This is an exercise 19 b) of Forster Lectures on Riemann Surface Chpt 2, Sec 19.
$H^1(X,\mathcal{H})\cong\frac{\wedge^2(X)}{(\partial\bar{\partial}C^{\infty}(X)}\cong C$ where $\mathcal{H}$ is sheaf of harmonic functions over $X$. It is clear by $0\to\mathcal{H}\to C^{\infty}(X)\xrightarrow{\partial\bar{\partial}}\wedge^2(X)\to 0$ is short exact sequence.(One needs to invoke Dolbeault lemma and use simply connectedness of disk for surjectivity on stalk level.)
Denote $\wedge^2(X)$ the smooth 2 forms over $X$. Basically I want to write $\wedge^2(X)=Harm(X)\cdot Vol(X)\oplus\partial\bar{\partial}C^{\infty}(X)$ where $Harm(X)$ is the harmonic functions, $Vol(X)$ is the volume form, $\partial=\frac{\partial}{\partial z}$ and similarly for $\bar{\partial}$.
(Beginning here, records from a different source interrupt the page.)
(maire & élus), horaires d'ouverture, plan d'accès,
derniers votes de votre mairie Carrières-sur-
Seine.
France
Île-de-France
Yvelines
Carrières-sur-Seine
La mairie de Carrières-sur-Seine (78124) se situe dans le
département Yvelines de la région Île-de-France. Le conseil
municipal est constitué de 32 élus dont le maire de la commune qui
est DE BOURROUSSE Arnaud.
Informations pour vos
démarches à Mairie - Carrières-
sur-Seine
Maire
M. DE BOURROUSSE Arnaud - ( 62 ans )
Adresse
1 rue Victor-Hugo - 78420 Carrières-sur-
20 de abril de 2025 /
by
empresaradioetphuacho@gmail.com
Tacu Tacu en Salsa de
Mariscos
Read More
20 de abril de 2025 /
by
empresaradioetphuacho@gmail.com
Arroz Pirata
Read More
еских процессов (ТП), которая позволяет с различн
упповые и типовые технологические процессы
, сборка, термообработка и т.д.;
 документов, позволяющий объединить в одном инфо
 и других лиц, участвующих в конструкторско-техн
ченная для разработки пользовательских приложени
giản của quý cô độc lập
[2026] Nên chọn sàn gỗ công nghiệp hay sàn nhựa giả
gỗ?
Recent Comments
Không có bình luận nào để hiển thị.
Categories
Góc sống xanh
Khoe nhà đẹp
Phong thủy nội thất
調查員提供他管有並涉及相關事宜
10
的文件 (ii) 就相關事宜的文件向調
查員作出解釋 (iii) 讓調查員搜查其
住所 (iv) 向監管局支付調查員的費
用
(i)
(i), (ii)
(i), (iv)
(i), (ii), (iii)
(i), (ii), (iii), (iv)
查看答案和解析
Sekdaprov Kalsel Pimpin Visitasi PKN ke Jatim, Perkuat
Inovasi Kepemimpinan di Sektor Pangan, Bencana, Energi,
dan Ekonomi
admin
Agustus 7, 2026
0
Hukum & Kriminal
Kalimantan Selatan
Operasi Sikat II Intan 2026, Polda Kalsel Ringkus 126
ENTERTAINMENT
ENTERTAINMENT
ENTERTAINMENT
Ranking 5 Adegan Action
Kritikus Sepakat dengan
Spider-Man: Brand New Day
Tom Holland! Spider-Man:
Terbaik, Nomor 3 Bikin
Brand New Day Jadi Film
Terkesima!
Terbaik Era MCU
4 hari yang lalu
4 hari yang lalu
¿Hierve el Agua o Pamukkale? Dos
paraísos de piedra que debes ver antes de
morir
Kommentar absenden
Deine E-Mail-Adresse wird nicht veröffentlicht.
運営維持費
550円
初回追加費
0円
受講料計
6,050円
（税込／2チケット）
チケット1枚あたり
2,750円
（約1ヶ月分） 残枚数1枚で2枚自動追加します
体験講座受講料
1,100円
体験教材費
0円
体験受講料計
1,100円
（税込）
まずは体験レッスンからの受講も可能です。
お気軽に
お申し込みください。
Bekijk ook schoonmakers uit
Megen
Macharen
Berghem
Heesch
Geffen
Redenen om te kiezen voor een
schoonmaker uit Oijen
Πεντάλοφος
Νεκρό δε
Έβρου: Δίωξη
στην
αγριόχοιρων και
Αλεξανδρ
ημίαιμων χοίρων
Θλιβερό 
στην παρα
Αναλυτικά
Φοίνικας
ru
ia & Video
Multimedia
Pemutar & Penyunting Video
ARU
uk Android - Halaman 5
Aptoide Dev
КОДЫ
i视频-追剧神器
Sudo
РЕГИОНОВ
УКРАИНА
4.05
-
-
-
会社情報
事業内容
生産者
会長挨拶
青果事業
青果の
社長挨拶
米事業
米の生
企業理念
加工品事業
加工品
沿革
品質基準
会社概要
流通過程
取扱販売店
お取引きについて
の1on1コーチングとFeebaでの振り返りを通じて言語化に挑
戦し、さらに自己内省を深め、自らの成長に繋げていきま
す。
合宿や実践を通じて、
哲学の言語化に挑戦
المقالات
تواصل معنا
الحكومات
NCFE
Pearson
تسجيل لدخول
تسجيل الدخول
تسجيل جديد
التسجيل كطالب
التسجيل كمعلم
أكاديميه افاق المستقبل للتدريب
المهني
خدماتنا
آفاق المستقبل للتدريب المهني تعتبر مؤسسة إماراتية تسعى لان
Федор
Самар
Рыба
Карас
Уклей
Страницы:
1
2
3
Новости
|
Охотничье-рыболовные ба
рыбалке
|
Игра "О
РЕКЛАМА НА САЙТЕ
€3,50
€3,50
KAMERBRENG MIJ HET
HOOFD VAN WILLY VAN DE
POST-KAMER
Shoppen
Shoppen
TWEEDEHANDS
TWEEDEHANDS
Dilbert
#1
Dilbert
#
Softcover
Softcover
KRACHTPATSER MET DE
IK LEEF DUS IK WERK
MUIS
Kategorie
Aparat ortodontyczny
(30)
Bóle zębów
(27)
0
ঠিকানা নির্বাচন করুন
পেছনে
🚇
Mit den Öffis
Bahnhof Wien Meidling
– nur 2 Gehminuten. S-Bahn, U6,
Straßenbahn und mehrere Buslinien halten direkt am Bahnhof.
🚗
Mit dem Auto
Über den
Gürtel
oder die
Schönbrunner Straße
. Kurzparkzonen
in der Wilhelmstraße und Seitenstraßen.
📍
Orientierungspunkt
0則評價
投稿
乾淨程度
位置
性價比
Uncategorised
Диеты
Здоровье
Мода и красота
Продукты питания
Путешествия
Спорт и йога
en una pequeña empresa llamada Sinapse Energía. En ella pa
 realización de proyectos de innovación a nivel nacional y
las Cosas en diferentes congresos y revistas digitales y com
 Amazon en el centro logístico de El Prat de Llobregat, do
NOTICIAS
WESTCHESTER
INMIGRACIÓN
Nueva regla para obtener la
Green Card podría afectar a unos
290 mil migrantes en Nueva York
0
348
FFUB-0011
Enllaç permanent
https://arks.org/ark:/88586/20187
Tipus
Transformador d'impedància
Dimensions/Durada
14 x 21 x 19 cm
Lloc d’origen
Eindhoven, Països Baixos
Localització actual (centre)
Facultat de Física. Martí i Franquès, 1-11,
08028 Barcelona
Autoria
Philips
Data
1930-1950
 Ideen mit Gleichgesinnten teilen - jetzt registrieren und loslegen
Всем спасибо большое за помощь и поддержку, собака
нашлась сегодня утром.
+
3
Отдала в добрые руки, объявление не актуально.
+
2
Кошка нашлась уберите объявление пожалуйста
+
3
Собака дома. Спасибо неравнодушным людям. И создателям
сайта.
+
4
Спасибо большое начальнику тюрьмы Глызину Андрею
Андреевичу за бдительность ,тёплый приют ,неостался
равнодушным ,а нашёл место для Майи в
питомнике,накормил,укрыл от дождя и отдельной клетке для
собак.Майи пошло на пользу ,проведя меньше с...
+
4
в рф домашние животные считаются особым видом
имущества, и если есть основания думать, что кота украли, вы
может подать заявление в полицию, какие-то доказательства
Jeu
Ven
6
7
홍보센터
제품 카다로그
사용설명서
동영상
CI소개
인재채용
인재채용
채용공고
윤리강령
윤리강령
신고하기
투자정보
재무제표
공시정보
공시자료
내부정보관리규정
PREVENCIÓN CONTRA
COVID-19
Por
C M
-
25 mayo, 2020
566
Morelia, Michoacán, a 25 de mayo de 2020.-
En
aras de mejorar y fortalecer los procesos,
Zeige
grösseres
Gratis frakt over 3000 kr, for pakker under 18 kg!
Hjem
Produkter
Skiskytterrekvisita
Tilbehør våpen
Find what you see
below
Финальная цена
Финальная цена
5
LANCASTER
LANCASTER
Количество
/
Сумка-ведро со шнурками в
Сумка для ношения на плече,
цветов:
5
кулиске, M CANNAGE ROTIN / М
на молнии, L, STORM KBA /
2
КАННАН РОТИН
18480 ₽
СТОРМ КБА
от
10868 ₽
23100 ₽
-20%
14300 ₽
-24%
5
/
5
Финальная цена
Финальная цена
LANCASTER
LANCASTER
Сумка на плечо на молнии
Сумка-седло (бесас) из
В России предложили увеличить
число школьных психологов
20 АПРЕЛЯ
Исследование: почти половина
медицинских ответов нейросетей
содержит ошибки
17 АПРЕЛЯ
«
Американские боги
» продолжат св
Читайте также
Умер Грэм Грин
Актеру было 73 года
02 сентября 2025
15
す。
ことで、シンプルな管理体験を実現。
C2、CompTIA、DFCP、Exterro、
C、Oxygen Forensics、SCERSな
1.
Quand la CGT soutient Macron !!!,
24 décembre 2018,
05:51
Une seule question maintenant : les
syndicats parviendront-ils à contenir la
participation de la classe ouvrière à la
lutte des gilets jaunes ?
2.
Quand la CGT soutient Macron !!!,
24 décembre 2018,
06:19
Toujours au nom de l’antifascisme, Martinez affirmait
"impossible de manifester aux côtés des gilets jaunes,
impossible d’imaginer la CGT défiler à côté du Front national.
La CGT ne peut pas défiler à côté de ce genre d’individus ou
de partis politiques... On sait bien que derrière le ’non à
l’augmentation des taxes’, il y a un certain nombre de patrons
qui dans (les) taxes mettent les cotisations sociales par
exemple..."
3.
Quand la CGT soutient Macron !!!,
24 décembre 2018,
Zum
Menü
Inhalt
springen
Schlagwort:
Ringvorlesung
Since $X$ is compact, every harmonic function is constant. I will have isomorphism.
$\textbf{Q:}$ How should I show above isomorphism of $\frac{\wedge^2(X)}{(\partial\bar{\partial}C^{\infty}(X)}\cong C$? Since the book did not discuss extending $L^2$ inner product to 2-forms, I do not know how to progress. If I assume extending $L^2$ innter product to 2-forms, then it is clear that $Harm(X)\cdot Vol(X)\oplus\partial\bar{\partial}C^\infty(X)\subset\wedge^2(X)$. Naively speaking, I need codifferntial send 2 forms to functions and remove constant $Harm(X)$ part. This could be potentially done by $d$. Then I do not see how to proceed.
$Update:$ I think I can figure out the constant part if I assume hodge decomposition as preassumption. Consider $\omega\in\wedge^2(X)$. Take normalized volume $vol$ of $X$ as it is orientable. Then $\int_X\omega=c$. Consider $\omega-c\cdot vol$. Now one needs to show $\omega-c\cdot vol\in\partial\bar{\partial}C^{\infty}(X)$.
Let $X$ be a compact Riemann surface.
By theorem $19.9$ of Lectures on Riemann Surfaces by Otto Forster and Bruce Gilligan, we get $$\mathcal{E}^{0,1}(X)=\overline{\partial}\mathcal{E}(X)\oplus\overline{\Omega}(X).$$ Then take conjugation, we get $$\mathcal{E}^{1,0}(X)={\partial}\mathcal{E}(X)\oplus{\Omega}(X).$$ Then $$\overline{\partial}\mathcal{E}^{1,0}(X)={\partial}\overline{\partial}\mathcal{E}(X),$$ since $\overline{\partial}\partial=-\partial\overline{\partial}$ and $\overline{\partial}{\Omega}(X)=0$. Now, we can say $$H^1(X,\mathcal{H})\cong \mathcal{E}^2/{\partial}\overline{\partial}\mathcal{E}(X)=\mathcal{E}^2/\overline{\partial}\mathcal{E}^{1,0}(X)=H^{1,1}(X).$$
Fact. Let $X$ be a compact Riemann surface. Then we have a linear isomorphism $$H^2(X,\mathbb{C})\cong H^{1,1}(X).$$ This fact follows from the following theorem called "$\partial\overline{\partial}$-lemma":
Theorem. ($\partial\overline{\partial}$-lemma) Let $X$ be a Riemann surface, and $\mu$ be a $2$-form on $X$ with compact support. Suppose that $$\int_X\mu=0.$$ Then there exists $f$ in $\mathcal{E}(X)$, such that $$\mu=d*df=2i\partial\overline{\partial}f.$$ Then $H^1(X,\mathcal{H})\cong H^{2}(X,\mathbb{C})\cong \mathbb{C}$, since $X$ is compact.